TechTarget’s (WhatIs) writer Margaret Rouse put it well when she said that “Big data analytics is the process of examining large data sets containing a variety of data types—i.e., big data—to uncover hidden patterns, unknown correlations, market trends, customer preferences and other useful business information. The analytical findings can lead to more effective marketing, new revenue opportunities, better customer service, improved operational efficiency, competitive advantages over rival organizations and other business benefits.”
The effect that big data analytics has on marketing and sales cannot be understated. It seems to have been built for that purpose, and rightly so. Collecting sales information, consumer feedback, market potentials and trending fashion hits are the bread-and-butter of big data analytics. I don’t know a single CEO or CTO who would ever say, “Learning more about customers? Forgetabout it. I got shareholders on the line right now who are trying to talk me down about costs.” In fact, the best business leaders understand the inherent value in big data analytics. It’s a gut feeling for them; they can’t always explain it, but they “just know.”

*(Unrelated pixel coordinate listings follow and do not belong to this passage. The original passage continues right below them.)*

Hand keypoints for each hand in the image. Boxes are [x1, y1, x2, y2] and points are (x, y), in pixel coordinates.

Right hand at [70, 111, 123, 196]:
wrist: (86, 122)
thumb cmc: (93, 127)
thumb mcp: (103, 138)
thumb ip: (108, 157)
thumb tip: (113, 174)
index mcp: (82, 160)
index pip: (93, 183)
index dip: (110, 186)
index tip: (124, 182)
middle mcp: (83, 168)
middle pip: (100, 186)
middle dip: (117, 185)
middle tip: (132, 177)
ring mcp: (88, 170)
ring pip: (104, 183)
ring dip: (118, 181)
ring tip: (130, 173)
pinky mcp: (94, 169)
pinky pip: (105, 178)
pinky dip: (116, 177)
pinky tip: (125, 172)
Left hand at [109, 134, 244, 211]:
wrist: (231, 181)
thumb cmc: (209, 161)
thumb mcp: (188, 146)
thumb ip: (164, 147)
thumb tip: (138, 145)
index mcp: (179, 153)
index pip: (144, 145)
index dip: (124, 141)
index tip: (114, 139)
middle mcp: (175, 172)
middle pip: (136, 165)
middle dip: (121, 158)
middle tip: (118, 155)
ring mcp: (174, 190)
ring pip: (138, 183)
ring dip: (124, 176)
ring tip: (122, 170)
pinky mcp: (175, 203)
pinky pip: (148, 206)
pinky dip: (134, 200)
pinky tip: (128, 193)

The Urge for Big Data Analytics
And I haven’t even mentioned BI or the open source tools that are dominating the market yet. Big data analytics is the one place on Earth that open-source tools have made a difference. You can’t swing a cat at a big data meeting without hitting Hadoop, for instance.
Hadoop is a technology that is open to anyone to improve or at least comment on. Here’s the part I stole from Wikipedia (because my feeble mind can’t seem to grasp it): “To process the data, Hadoop Map/Reduce transfers code (specifically Jar files) to nodes that have the required data, which the nodes then process in parallel. This approach takes advantage of data locality to allow the data to be processed faster and more efficiently via distributed processing than by using a more conventional supercomputer architecture that relies on a parallel file system where computation and data are connected via high-speed networking.”